Você é distraído, filho, sorriu a mãe. E adicionou: Todo o mundo esquece. É normal.

Não era a primeira vez. Alcindo adorava cuidar da horta e passear na roça, só que já não o fazia com a alegria habitual, porque não se lembrava dos nomes dos pássaros e das árvores. Para não esquecê-los, ideou uma estratégia: joão de barro para ele virou jô, muito mais fácil, bentevi virou bi. Os jequitibás converteram-se em ibás. E encurtou seu próprio nome para Al. Foi nessa época que mandou construir a canoa.

A estratégia era inteligente, serviu-lhe durante muitos meses. Mas depois aconteceu o que contei. E no dia em que não reconheceu a mulher, levou a cabo o que havia começado a planejar tanto tempo atrás, quando esqueceu para sempre o nome de todas as árvores.

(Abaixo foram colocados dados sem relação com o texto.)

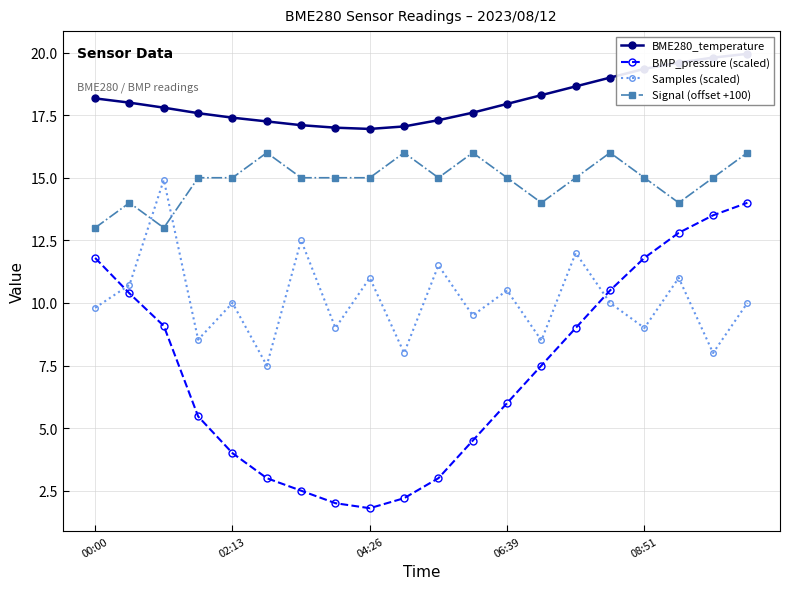

True or false: Signal (offset +100) and BME280_temperature cross at least once.

False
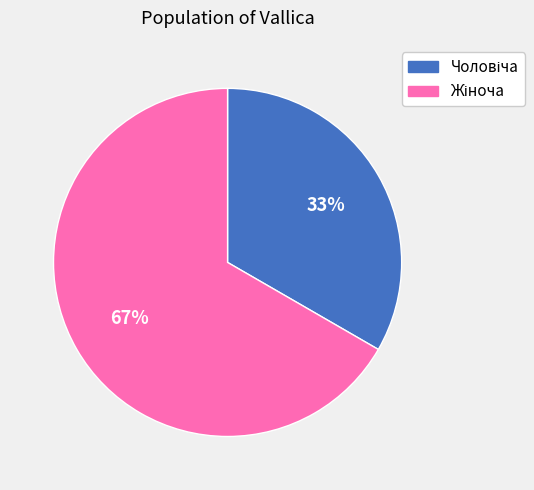

Does any single category account for the majority?

Yes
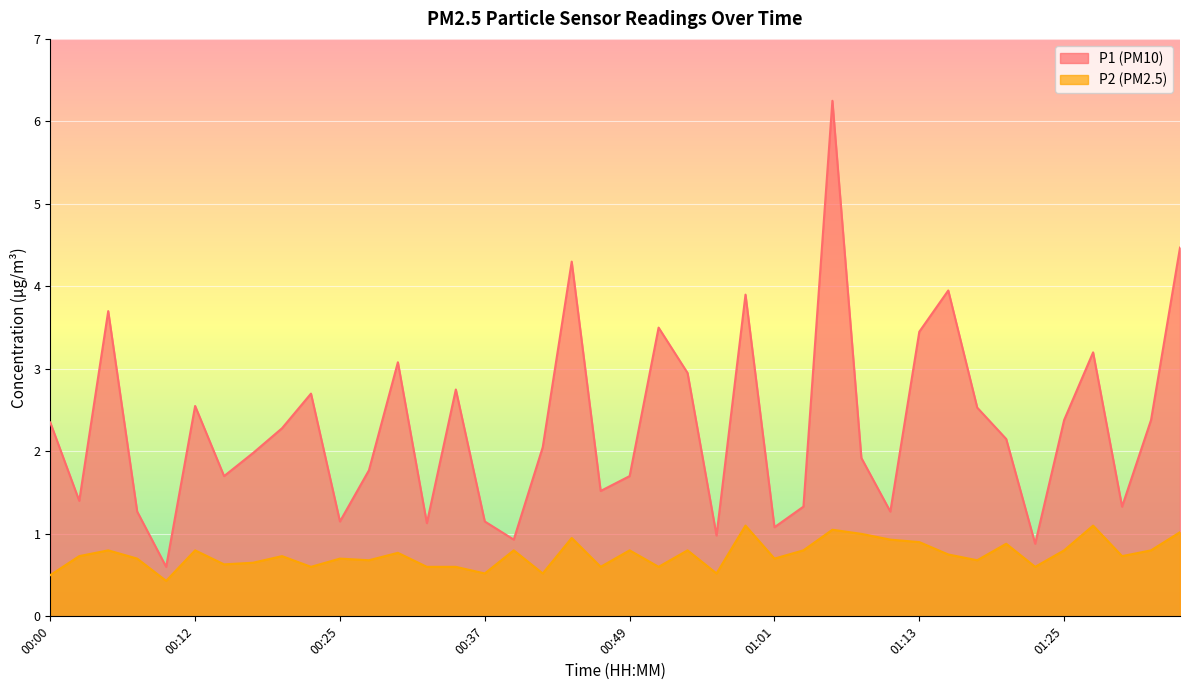

What is the difference between the maximum and minimum values in the P2 series?

0.7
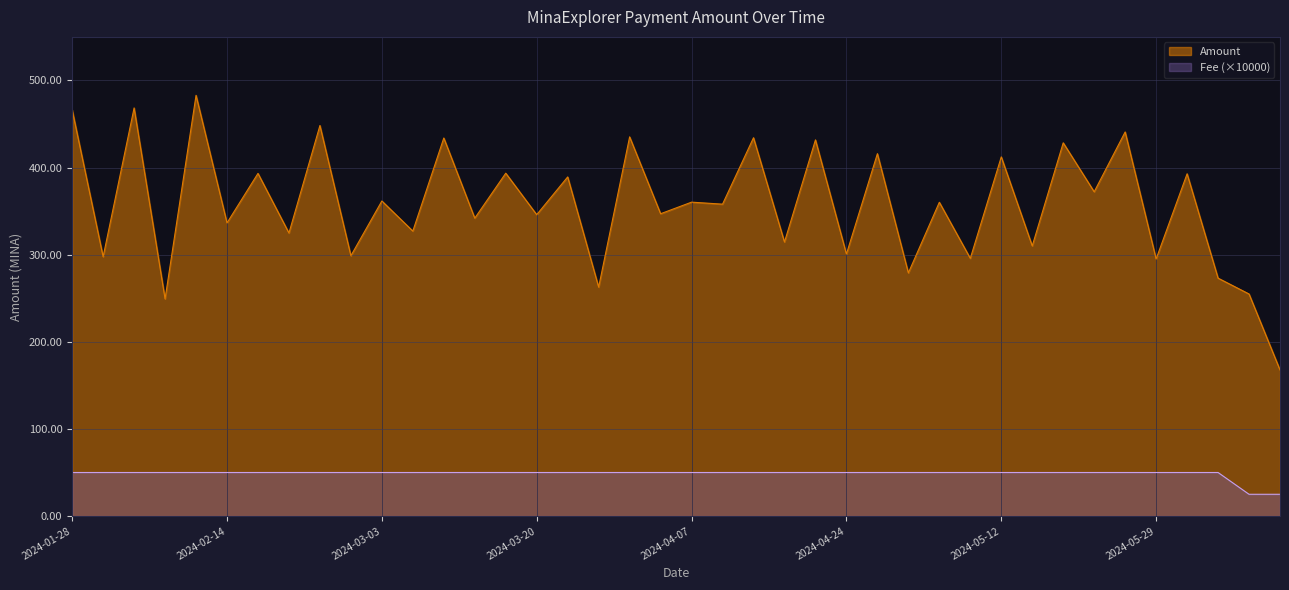

Reading left to right, transcribe all the data shown in this chart.

Amount: 2024-01-28=466.3	2024-01-31=297.7	2024-02-04=468.5	2024-02-07=249.3	2024-02-11=482.9	2024-02-14=336.5	2024-02-18=393.3	2024-02-21=324.9	2024-02-25=448.3	2024-02-28=298.8	2024-03-03=361.6	2024-03-06=327.1	2024-03-10=434.0	2024-03-13=341.9	2024-03-17=393.6	2024-03-20=345.9	2024-03-24=389.3	2024-03-27=262.8	2024-03-31=435.3	2024-04-03=347.0	2024-04-07=360.3	2024-04-10=358.0	2024-04-14=434.3	2024-04-17=314.6	2024-04-21=431.8	2024-04-24=300.8	2024-04-28=416.0	2024-05-01=279.1	2024-05-05=360.2	2024-05-08=295.8	2024-05-12=412.3	2024-05-15=310.1	2024-05-19=428.4	2024-05-22=372.2	2024-05-26=440.9	2024-05-29=295.1	2024-06-02=392.9	2024-06-05=273.1	2024-06-09=254.9	2024-06-12=167.7
Fee: 2024-01-28=50.0	2024-01-31=50.0	2024-02-04=50.0	2024-02-07=50.0	2024-02-11=50.0	2024-02-14=50.0	2024-02-18=50.0	2024-02-21=50.0	2024-02-25=50.0	2024-02-28=50.0	2024-03-03=50.0	2024-03-06=50.0	2024-03-10=50.0	2024-03-13=50.0	2024-03-17=50.0	2024-03-20=50.0	2024-03-24=50.0	2024-03-27=50.0	2024-03-31=50.0	2024-04-03=50.0	2024-04-07=50.0	2024-04-10=50.0	2024-04-14=50.0	2024-04-17=50.0	2024-04-21=50.0	2024-04-24=50.0	2024-04-28=50.0	2024-05-01=50.0	2024-05-05=50.0	2024-05-08=50.0	2024-05-12=50.0	2024-05-15=50.0	2024-05-19=50.0	2024-05-22=50.0	2024-05-26=50.0	2024-05-29=50.0	2024-06-02=50.0	2024-06-05=50.0	2024-06-09=25.0	2024-06-12=25.0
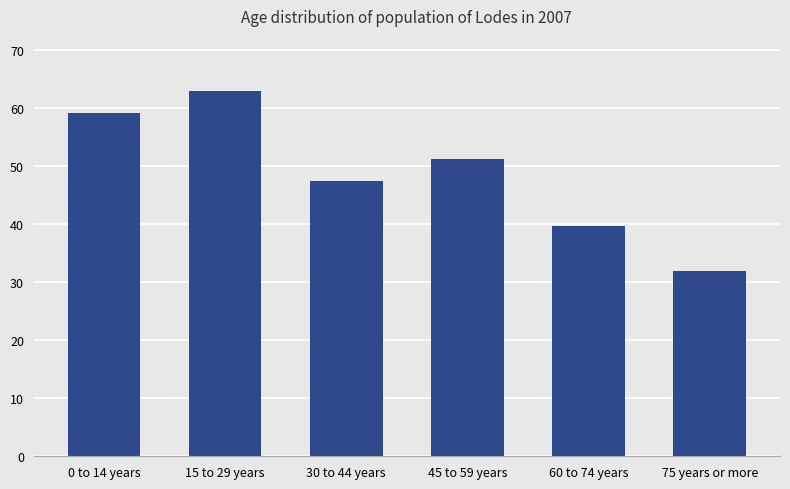

Reading left to right, extract all data points from this chart.

59.1	63.0	47.4	51.3	39.7	31.9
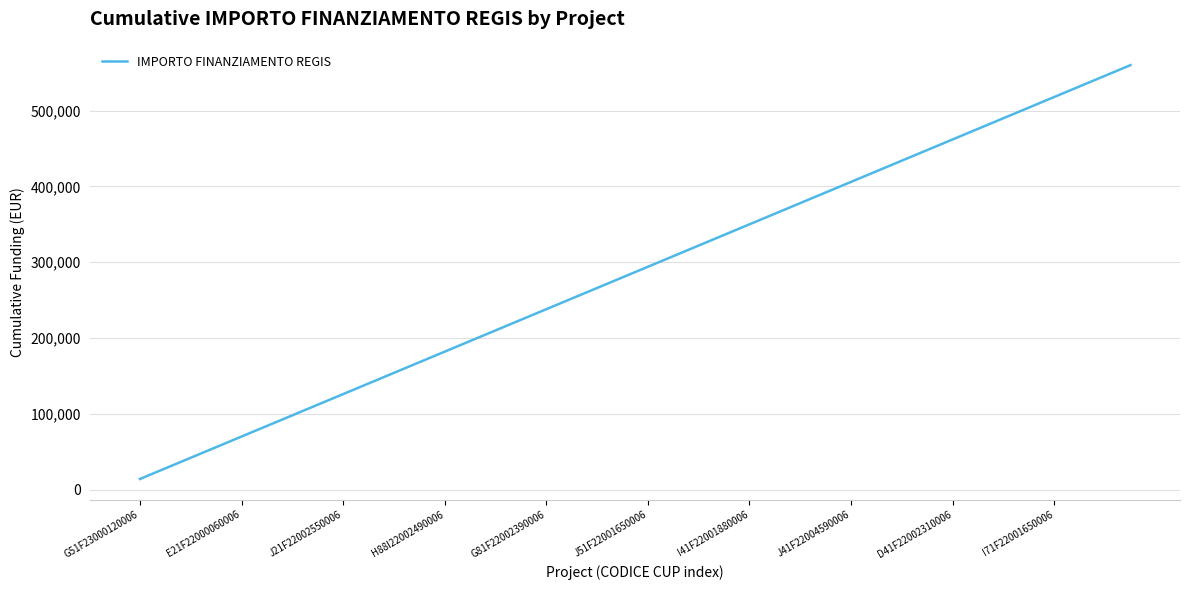

What is the difference between the maximum and minimum values?

546000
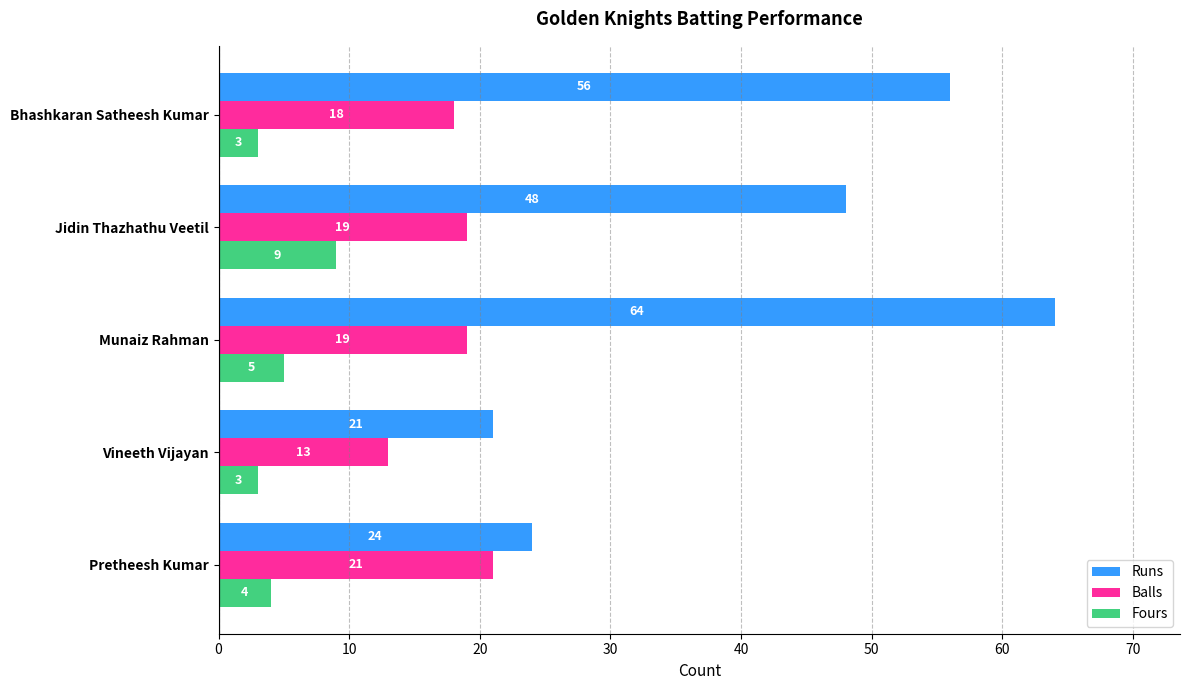

Rank the series by their average value, from highest to lowest.

Runs, Balls, Fours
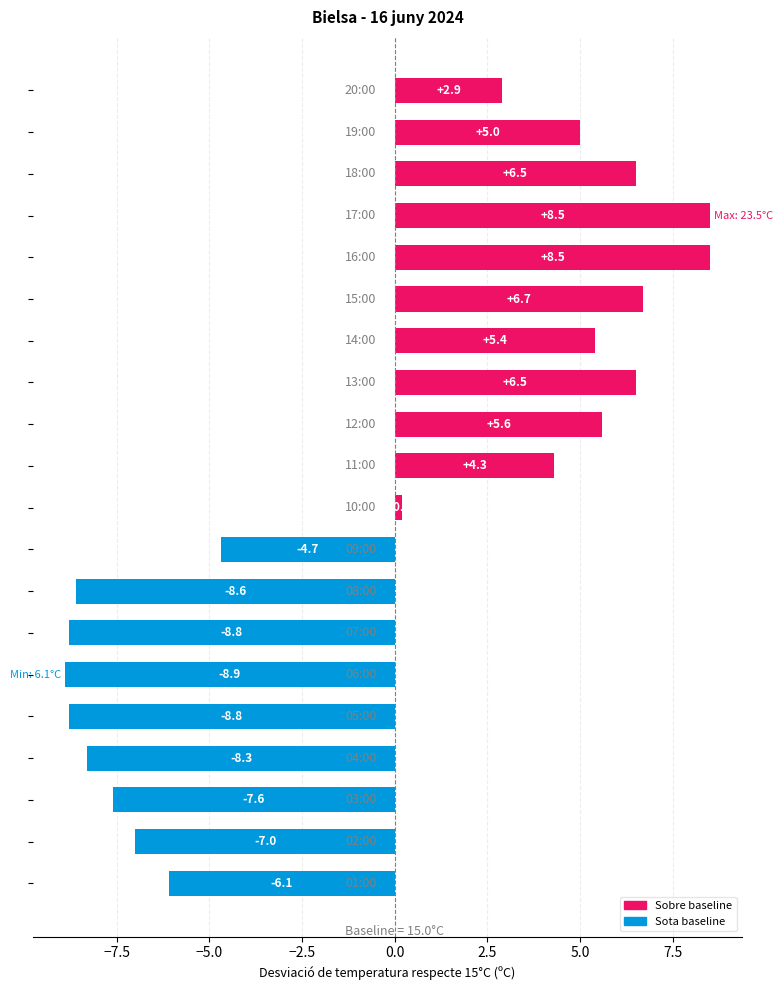

What is the value of the 9th bar from the top?

5.6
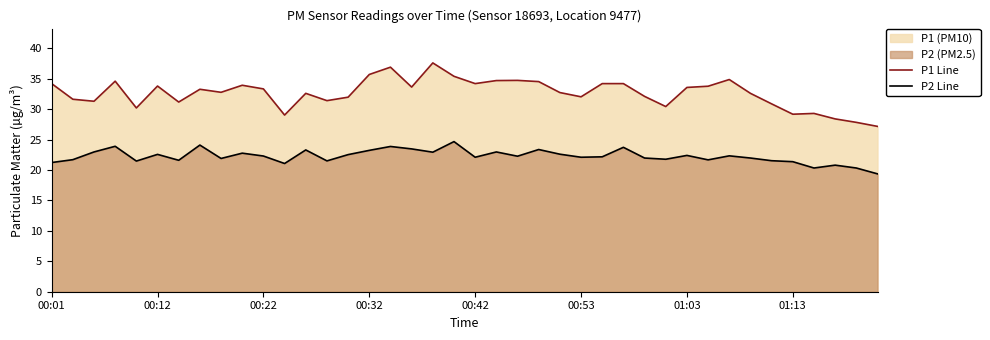

What is the difference between the maximum and minimum values in the P2 Line series?

5.3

Despediu-se da mulher, despediu-se da filha, e remou até o meio do rio na canoa que havia mandado construir.

- E o que lhe aconteceu?
Ficou lá no meio do rio, longe e perto da família, e não voltou a falar. À noite, recolhia a comida que Joaninha, às escondidas da mãe, deixava à margem do rio. Isabel, que nada entendia, desesperou-se e acabou indo morar com o filho. Al, quando as águas cresciam, amarrava a canoa no toco duma árvore, numa ilha.
- Mas o que lhe aconteceu?

Um dia, quando já tinha esquecido quem era Joaninha, esqueceu também seu propósito. As águas baixavam tranqüilas, a canoa quase não se mexia, e Al olhou os remos estranhado. Não sabia o que eram, nem para que serviam. E as mãos dele, ao mesmo tempo, também perderam a força necessária para sustê-los. Deixou-os cair. Encolheu-se no fundo da canoa, que nem um bebê, deixou que o rio o levasse.
- Foi para o mar?
Foi levado suavemente até o mar.

Mãe e filho viram também - e nessa hora o armazém já estava cheio - uma longa parede pintada de verde e azul, representando a cor da terra e a cor do céu, que para os índios que moram perto do rio Uruguai são uma cor só. Depois, na loja de lembranças da bienal, compraram uma xícara. Saíram do armazém ao meio-dia.

Caminharam pela rua da Praia, subiram a rua General Bento Martins. Passaram pela confeitaria para recolher uma torta de maracujá. Aos domingos era costume almoçar na casa dos avós. Ele, homem alto, recebeu-os no portão. Deu dois beijos na filha e apertou a bochecha do neto. Chamou-os de Cristina e de Daniel. Que não eram exatamente seus verdadeiros nomes.